Copy out, word for word, the entries that begin with the line containing "Trend Line, Cash" and end with the line containing "Reading left to right, transcribe all", including both of those lines.
§ §
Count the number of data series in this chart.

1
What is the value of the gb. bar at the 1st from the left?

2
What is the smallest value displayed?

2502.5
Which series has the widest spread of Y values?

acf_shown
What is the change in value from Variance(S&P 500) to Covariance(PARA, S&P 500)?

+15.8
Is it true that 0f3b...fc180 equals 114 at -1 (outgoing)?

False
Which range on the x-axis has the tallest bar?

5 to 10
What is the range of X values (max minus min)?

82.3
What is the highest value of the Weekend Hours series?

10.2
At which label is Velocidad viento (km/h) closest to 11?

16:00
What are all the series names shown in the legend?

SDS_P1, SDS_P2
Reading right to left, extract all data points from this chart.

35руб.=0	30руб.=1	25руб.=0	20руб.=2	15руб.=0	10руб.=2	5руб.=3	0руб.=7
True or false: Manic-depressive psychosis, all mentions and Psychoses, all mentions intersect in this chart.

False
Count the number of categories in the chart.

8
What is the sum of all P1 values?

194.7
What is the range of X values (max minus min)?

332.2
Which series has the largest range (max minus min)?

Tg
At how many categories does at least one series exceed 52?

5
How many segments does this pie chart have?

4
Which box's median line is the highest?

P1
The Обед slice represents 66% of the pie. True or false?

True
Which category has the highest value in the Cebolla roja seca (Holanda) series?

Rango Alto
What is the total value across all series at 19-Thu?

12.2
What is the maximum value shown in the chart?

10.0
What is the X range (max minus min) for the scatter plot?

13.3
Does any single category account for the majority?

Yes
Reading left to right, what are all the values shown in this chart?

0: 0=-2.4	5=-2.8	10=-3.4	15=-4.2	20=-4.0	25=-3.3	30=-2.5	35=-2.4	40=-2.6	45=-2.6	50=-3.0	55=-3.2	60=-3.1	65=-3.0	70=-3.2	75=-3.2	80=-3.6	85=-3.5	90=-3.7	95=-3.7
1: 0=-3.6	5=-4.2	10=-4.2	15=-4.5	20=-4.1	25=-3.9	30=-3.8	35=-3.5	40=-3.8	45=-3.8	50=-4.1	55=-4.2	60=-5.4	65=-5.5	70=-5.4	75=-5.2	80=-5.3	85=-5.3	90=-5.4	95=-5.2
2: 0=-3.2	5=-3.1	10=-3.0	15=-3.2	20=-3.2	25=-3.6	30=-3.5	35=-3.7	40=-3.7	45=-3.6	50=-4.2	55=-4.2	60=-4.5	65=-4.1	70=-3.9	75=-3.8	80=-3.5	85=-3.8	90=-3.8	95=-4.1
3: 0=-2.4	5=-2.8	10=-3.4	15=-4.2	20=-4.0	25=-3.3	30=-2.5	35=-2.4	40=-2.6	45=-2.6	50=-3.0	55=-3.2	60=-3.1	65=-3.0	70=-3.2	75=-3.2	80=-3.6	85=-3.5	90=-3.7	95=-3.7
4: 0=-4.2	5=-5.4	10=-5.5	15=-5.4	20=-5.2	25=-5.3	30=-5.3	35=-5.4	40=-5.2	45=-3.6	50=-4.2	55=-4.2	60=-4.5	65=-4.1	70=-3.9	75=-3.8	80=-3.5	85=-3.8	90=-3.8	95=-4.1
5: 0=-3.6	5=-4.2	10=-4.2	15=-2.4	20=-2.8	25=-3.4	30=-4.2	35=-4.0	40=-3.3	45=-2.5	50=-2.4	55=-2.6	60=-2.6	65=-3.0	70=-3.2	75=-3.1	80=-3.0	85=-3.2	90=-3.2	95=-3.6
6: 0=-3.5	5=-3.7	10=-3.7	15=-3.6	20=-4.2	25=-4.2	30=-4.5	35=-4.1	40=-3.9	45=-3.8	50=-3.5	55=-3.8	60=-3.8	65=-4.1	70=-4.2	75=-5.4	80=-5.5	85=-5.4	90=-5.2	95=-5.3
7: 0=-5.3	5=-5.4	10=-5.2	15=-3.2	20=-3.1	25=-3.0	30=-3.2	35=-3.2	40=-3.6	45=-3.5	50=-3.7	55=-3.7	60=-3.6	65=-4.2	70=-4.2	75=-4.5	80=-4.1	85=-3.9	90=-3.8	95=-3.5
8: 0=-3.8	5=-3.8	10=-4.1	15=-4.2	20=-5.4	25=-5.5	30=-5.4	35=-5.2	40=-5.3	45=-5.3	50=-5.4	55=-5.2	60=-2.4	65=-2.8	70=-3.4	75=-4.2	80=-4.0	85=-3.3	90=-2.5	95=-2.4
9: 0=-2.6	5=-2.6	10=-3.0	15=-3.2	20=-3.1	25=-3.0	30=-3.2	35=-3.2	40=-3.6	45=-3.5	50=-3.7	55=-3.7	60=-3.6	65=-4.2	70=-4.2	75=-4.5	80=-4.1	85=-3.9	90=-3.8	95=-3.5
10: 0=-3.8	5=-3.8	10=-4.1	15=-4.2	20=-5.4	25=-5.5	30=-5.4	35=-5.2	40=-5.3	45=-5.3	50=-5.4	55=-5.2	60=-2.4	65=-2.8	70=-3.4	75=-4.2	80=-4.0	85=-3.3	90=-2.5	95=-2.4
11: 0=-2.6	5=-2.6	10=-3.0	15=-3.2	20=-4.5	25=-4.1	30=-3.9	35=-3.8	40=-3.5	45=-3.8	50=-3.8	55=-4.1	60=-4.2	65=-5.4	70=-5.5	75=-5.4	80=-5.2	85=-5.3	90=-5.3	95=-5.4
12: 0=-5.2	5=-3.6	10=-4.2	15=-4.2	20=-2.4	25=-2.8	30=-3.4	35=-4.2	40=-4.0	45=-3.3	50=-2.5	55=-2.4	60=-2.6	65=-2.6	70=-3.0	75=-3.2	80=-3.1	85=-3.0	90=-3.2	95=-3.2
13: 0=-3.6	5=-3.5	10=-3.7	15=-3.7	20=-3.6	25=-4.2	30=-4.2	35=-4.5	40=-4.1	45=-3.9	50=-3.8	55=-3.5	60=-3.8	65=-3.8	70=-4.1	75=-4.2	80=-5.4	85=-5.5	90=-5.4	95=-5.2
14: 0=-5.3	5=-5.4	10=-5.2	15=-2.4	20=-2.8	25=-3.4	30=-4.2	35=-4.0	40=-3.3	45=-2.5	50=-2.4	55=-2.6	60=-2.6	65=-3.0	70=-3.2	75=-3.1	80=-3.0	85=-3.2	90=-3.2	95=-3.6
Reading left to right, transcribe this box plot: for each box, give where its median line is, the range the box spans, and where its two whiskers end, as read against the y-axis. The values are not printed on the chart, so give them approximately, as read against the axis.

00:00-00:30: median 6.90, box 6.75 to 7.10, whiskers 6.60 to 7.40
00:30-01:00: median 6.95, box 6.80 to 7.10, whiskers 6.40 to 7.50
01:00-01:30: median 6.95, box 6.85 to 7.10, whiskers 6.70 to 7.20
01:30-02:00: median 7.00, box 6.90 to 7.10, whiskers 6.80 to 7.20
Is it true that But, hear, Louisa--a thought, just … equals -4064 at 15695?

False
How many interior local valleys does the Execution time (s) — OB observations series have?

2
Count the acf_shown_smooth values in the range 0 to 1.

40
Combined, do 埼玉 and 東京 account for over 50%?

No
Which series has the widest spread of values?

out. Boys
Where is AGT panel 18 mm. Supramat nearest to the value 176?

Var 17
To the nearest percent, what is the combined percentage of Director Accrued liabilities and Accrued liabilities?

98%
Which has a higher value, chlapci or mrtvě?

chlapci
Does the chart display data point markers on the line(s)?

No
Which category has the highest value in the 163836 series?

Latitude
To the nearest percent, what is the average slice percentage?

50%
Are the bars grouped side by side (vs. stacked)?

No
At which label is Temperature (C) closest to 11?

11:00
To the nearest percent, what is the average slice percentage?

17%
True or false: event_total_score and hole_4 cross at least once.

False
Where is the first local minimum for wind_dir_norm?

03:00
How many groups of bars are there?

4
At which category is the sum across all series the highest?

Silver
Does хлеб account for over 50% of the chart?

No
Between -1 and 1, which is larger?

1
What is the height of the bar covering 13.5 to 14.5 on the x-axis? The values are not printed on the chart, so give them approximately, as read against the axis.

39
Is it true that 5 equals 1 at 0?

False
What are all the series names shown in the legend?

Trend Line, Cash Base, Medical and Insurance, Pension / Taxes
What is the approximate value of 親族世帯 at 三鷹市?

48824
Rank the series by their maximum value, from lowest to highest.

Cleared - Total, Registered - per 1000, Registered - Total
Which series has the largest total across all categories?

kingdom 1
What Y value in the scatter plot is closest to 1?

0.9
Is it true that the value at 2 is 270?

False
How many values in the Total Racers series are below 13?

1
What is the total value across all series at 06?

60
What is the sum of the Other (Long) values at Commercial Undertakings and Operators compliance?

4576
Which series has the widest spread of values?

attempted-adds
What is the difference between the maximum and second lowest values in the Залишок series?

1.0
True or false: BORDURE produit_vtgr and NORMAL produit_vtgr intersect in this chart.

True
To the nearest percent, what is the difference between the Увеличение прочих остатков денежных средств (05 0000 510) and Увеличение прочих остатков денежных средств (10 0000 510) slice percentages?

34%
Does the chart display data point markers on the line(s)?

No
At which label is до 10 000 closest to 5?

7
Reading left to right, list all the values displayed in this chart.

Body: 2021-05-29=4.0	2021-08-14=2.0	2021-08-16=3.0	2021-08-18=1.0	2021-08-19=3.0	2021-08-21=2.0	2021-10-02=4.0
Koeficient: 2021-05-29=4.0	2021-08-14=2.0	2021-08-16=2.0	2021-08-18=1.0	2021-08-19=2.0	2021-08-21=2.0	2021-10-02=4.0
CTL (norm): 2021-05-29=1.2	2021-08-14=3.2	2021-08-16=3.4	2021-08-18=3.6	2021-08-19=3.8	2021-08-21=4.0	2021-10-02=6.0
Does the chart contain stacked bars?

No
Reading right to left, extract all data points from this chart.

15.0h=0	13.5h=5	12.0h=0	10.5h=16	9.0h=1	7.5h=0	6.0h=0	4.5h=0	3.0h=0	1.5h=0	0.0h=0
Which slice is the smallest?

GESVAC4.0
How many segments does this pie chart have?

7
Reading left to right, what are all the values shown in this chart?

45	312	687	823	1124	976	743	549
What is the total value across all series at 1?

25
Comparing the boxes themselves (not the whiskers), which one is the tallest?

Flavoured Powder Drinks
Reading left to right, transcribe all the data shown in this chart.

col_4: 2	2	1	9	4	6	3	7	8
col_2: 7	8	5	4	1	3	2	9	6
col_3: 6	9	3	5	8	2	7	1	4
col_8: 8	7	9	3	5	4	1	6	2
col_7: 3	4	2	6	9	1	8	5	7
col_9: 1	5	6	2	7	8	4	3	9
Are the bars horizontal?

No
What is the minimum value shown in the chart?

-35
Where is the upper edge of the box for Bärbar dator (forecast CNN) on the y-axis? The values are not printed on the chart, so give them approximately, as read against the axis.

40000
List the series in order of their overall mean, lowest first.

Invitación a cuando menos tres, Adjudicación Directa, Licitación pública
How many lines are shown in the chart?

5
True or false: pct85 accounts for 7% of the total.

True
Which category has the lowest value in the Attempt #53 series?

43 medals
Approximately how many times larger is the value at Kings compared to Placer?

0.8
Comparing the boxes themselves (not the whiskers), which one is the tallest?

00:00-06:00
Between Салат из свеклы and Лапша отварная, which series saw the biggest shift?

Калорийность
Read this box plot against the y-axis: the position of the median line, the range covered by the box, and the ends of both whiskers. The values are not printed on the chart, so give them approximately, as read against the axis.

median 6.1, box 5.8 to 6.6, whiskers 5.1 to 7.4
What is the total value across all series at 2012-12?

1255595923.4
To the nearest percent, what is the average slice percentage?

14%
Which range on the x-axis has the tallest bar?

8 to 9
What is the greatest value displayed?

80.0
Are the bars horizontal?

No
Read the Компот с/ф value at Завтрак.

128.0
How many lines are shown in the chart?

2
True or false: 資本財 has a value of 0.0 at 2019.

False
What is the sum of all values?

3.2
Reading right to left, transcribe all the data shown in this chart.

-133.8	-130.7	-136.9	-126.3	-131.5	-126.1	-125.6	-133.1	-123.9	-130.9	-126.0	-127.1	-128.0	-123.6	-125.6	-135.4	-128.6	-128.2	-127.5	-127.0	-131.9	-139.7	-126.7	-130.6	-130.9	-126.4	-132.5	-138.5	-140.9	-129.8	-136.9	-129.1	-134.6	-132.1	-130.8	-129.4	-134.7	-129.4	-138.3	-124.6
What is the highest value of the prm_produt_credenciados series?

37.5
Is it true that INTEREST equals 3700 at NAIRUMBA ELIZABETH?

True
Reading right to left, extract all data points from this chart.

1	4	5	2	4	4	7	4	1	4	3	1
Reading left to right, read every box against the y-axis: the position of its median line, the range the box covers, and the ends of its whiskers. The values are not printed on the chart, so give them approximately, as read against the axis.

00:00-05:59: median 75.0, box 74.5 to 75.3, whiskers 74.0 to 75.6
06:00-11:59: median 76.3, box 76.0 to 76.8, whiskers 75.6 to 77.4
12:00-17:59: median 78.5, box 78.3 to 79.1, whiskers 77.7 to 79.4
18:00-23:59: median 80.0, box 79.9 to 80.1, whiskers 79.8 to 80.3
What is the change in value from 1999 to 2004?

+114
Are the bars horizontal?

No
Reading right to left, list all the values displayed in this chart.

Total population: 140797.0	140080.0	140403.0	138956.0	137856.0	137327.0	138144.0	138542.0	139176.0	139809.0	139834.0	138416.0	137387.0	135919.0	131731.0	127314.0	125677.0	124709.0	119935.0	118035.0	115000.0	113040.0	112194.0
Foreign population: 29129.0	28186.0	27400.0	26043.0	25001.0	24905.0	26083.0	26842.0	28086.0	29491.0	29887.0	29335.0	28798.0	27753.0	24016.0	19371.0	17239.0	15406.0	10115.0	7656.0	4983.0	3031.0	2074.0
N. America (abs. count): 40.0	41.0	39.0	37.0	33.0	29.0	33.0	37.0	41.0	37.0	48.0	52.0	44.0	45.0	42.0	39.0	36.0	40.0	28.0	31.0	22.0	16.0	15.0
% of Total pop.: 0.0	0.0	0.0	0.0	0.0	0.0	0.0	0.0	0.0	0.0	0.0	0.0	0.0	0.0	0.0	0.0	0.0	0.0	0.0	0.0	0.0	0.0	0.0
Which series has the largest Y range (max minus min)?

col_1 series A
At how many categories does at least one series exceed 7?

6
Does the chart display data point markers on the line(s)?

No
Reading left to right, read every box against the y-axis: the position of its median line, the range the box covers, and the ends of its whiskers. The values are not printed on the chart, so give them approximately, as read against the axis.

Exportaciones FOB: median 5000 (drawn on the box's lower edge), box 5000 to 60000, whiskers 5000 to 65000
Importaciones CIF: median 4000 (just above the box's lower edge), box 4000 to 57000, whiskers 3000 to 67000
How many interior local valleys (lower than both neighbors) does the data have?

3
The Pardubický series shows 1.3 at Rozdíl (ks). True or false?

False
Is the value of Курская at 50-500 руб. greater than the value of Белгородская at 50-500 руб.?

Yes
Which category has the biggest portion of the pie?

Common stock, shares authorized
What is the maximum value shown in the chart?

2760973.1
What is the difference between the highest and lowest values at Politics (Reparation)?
§ §
REPLY.
Trend Line, Cash Base, Medical and Insurance, Pension / Taxes
What is the approximate value of 親族世帯 at 三鷹市?

48824
Rank the series by their maximum value, from lowest to highest.

Cleared - Total, Registered - per 1000, Registered - Total
Which series has the largest total across all categories?

kingdom 1
What Y value in the scatter plot is closest to 1?

0.9
Is it true that the value at 2 is 270?

False
How many values in the Total Racers series are below 13?

1
What is the total value across all series at 06?

60
What is the sum of the Other (Long) values at Commercial Undertakings and Operators compliance?

4576
Which series has the widest spread of values?

attempted-adds
What is the difference between the maximum and second lowest values in the Залишок series?

1.0
True or false: BORDURE produit_vtgr and NORMAL produit_vtgr intersect in this chart.

True
To the nearest percent, what is the difference between the Увеличение прочих остатков денежных средств (05 0000 510) and Увеличение прочих остатков денежных средств (10 0000 510) slice percentages?

34%
Does the chart display data point markers on the line(s)?

No
At which label is до 10 000 closest to 5?

7
Reading left to right, list all the values displayed in this chart.

Body: 2021-05-29=4.0	2021-08-14=2.0	2021-08-16=3.0	2021-08-18=1.0	2021-08-19=3.0	2021-08-21=2.0	2021-10-02=4.0
Koeficient: 2021-05-29=4.0	2021-08-14=2.0	2021-08-16=2.0	2021-08-18=1.0	2021-08-19=2.0	2021-08-21=2.0	2021-10-02=4.0
CTL (norm): 2021-05-29=1.2	2021-08-14=3.2	2021-08-16=3.4	2021-08-18=3.6	2021-08-19=3.8	2021-08-21=4.0	2021-10-02=6.0
Does the chart contain stacked bars?

No
Reading right to left, extract all data points from this chart.

15.0h=0	13.5h=5	12.0h=0	10.5h=16	9.0h=1	7.5h=0	6.0h=0	4.5h=0	3.0h=0	1.5h=0	0.0h=0
Which slice is the smallest?

GESVAC4.0
How many segments does this pie chart have?

7
Reading left to right, what are all the values shown in this chart?

45	312	687	823	1124	976	743	549
What is the total value across all series at 1?

25
Comparing the boxes themselves (not the whiskers), which one is the tallest?

Flavoured Powder Drinks
Reading left to right, transcribe all the data shown in this chart.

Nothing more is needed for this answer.